*Consignes*
1. D'après l'article sur la réélection de Loukachenko, quelle part des voix Svetlana Tikhanovskaïa a-t-elle recueillie selon les premiers résultats officiels ?
2. Poursuivez l'article sur la réélection de Loukachenko à la suite de sa dernière phrase.

*Texte source*

++++++

La Biélorussie sous haute tension après la réélection controversée de Loukachenko, un manifestant tué

Publié le 11 août 2020 à 7h55, mis à jour le 19 août 2020 à 16h56

Source : TF1 Info

CONTESTATION - Au pouvoir depuis 1994, le président biélorusse Alexandre Loukachenko a remporté l'élection présidentielle avec 80,23% des voix, selon des résultats de l'agence d'État. De nouvelles manifestations de protestation ont été dispersées lundi soir par la police. Cette dernière a indiqué qu'un manifestant avait été tué par son propre engin explosif.

L'élection semblait jouée d'avance. Les résultats n'ont fait que le confirmer. Le président sortant Alexandre Loukachenko, qui dirige la Biélorussie d'une main de fer depuis 1994, a remporté ce lundi 10 août le scrutin présidentiel avec 80,23% des suffrages exprimés, selon l'agence étatique Belta. L'opposante surprise Svetlana Tikhanovskaïa a elle récolté 9,9% des voix, selon ces premiers résultats officiels, au lendemain d'une élection tendue sur fond de violences et d'accusations de fraudes.

Quelques heures après l'officialisation du maintien au pouvoir de Loukachenko, des manifestations se sont déroulées dans le pays. Dans la capitale Minsk, un journaliste de l'AFP a vu des centaines de manifestants rassemblés en divers endroits de la ville, et la police procéder à des arrestations. Un témoin a fait état de ces tirs et de l'utilisation de gaz dans le centre ville, où se trouvait un important dispositif policier. Selon des médias russes et bélarusses, des interpellations ont également lieu dans d'autres villes de cette ex-république soviétique.

Dans un communiqué diffusé lundi soir, la police du pays a indiqué qu'un manifestant avait été tué en essayant de lancer un engin explosif sur les forces de l'ordre, qui "a explosé dans ses mains".

Un mort et des dizaines de blessés dimanche selon une ONG

Des manifestations spontanées émaillées de heurts avec les forces de l'ordre avaient déjà eu lieu dimanche soir, peu après l'annonce de premiers sondages officiels donnant le président sortant Alexandre Loukachenko, au pouvoir depuis 1994, largement en tête. L'agence de presse russe Ria Novosti a fait état de heurts entre des manifestants antigouvernementaux et les forces de l'ordre, tout comme les médias biélorusses d'opposition tut.by, Nacha Niva et Nexta, dans les environs du monument Stella. La police a dit avoir utilisé des "équipements spéciaux", dont des grenades assourdissantes, et avoir procédé à des arrestations, sans en préciser le nombre. Selon l'ONG de défense des droits humains Viasna, plus de 200 personnes ont été arrêtées dans la soirée de dimanche. Le ministère de l'Intérieur a annoncé dans la matinée que ce sont finalement quelque 3000 manifestants qui ont été interpellés "à travers tout le pays".

++++++

*Entrées fournies*
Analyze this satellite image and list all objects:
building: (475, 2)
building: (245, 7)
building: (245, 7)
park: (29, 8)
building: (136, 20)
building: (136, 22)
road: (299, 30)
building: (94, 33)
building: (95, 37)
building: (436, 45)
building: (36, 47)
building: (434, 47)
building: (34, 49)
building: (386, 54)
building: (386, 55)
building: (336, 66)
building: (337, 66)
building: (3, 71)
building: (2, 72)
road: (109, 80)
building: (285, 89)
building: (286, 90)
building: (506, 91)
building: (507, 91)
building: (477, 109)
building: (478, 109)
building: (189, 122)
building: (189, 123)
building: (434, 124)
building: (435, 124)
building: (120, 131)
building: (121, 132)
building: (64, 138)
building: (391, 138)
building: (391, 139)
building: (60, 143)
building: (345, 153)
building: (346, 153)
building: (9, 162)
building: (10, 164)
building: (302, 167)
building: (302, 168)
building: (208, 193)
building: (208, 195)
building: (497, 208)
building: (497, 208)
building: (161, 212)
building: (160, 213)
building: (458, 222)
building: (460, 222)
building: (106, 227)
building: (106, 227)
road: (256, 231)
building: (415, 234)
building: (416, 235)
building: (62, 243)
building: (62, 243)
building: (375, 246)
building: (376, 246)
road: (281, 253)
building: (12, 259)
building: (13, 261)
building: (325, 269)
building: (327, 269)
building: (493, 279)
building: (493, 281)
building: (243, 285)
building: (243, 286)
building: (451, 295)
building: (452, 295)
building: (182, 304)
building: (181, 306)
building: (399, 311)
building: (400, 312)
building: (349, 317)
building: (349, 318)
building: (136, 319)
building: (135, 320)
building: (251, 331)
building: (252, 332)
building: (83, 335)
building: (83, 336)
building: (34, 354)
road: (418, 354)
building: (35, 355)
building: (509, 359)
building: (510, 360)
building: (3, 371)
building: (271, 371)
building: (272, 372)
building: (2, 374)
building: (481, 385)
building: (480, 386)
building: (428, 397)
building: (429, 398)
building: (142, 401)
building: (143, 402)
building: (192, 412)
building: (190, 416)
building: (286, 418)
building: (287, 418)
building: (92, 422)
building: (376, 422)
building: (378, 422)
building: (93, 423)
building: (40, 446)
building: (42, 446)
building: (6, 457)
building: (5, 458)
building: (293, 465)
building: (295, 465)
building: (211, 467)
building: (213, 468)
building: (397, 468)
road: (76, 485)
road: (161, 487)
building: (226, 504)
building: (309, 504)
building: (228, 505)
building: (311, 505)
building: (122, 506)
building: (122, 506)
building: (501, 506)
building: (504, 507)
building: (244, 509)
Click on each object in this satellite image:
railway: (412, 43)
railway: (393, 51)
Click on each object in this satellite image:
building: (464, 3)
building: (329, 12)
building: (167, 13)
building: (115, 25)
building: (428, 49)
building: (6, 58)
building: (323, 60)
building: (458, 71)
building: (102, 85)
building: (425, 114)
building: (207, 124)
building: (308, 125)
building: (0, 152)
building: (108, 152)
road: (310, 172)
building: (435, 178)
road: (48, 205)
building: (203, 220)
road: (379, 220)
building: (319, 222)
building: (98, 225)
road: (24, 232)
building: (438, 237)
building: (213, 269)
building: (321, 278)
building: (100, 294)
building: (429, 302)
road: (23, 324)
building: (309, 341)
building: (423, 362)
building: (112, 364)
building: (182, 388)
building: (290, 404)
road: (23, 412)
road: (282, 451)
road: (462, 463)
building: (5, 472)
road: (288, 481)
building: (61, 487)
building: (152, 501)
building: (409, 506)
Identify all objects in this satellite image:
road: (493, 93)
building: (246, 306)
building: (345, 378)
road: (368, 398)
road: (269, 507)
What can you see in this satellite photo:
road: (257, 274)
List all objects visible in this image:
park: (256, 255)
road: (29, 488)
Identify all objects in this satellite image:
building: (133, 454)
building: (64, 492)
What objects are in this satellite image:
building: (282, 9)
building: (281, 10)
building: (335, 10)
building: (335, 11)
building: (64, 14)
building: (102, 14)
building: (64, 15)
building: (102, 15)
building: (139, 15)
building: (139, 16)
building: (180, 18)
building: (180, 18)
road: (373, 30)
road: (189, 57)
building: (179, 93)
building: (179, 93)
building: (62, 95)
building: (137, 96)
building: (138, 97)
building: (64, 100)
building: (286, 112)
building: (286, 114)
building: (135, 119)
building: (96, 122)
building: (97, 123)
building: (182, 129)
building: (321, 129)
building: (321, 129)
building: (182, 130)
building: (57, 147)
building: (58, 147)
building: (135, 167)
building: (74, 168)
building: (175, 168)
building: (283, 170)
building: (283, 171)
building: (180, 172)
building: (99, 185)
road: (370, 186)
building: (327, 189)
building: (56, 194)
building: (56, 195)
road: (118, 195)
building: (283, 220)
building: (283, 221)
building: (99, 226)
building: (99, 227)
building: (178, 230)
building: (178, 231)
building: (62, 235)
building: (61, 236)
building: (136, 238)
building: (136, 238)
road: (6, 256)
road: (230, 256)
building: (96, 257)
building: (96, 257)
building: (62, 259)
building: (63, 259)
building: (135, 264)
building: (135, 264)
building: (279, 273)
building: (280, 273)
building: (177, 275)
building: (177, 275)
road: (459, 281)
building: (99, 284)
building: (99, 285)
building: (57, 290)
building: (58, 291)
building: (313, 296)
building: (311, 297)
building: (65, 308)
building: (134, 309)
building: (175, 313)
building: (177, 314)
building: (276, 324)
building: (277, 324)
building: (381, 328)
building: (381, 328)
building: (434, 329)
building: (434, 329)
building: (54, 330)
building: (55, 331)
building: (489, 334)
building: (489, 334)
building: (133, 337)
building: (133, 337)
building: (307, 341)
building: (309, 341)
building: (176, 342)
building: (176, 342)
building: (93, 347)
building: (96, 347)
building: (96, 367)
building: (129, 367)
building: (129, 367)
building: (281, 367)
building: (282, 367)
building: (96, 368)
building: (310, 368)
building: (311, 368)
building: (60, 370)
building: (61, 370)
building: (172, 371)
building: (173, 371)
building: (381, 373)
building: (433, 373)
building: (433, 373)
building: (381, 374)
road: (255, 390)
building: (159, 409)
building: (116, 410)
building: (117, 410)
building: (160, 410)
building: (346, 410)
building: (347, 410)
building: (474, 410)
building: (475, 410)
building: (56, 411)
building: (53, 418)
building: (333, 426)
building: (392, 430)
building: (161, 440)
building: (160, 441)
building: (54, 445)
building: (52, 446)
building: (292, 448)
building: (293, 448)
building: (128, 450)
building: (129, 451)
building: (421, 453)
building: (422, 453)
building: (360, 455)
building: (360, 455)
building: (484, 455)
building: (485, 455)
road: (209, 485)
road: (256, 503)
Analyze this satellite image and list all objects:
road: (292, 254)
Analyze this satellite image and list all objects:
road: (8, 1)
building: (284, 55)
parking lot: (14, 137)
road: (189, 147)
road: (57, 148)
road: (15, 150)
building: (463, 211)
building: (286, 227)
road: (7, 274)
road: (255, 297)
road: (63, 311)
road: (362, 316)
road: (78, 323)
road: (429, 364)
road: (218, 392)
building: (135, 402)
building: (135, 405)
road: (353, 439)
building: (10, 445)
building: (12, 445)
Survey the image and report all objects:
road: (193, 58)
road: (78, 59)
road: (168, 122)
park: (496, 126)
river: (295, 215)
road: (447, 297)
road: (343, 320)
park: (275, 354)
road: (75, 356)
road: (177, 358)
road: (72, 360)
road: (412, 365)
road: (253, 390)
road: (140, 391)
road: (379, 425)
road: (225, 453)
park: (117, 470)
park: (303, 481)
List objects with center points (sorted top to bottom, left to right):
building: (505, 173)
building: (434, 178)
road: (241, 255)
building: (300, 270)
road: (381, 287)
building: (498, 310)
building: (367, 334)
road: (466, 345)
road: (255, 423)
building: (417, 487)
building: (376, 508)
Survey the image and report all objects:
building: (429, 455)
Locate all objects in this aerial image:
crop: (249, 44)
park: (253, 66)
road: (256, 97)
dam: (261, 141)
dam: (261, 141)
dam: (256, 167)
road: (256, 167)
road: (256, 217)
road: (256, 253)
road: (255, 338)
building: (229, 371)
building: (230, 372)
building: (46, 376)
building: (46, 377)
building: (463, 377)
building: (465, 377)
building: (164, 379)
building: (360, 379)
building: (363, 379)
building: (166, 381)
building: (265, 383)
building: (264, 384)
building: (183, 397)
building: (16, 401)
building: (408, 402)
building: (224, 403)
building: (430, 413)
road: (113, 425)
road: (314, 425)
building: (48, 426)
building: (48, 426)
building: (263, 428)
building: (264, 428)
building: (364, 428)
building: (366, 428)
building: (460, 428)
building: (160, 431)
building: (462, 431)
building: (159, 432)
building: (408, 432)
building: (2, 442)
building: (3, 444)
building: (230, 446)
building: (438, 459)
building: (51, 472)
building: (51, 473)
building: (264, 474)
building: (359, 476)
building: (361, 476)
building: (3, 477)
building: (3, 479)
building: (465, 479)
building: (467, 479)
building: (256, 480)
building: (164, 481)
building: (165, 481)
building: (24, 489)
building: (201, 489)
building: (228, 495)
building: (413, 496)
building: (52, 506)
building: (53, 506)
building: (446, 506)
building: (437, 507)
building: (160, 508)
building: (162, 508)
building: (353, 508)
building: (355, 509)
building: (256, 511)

++++++

*Réponses attendues*
1. Elle a recueilli 9,9 % des voix.

2.
D'autres rassemblements d'opposition, théâtres par endroit d'interventions policières musclées, avaient aussi eu lieu, selon des médias locaux, dans des villes de province dont Brest, Pinsk, Gomel et Grodno. Plusieurs médias, dont la radio financée par les États-Unis RFE/RL, ont fait état d'usage de balles en caoutchouc. Ils ont diffusé des images de manifestants blessés, du sang coulant de leurs visages. Ales Bialiatski, à la tête de l'ONG Viasna, a dénoncé auprès de l'AFP une utilisation "disproportionnée" de la force par la police.  Un mort et des dizaines de blessés ont été recensés par l'association biélorusse. Une information démentie par le ministère de l'Intérieur, qui indique dans son bilan que "plus de 50 citoyens et 39 policiers ont été blessés" au cours de ces manifestations nocturnes "non-autorisées". En posant son bulletin dans l'urne, le président sortant Alexandre Loukachenko avait promis qu'il n'y aurait ni "perte de contrôle" ni "chaos" dans le pays.

L'ONG Viasna a dénoncé une utilisation "disproportionnée" de la force par la 
police dimanche lors des heurts avec les manifestants.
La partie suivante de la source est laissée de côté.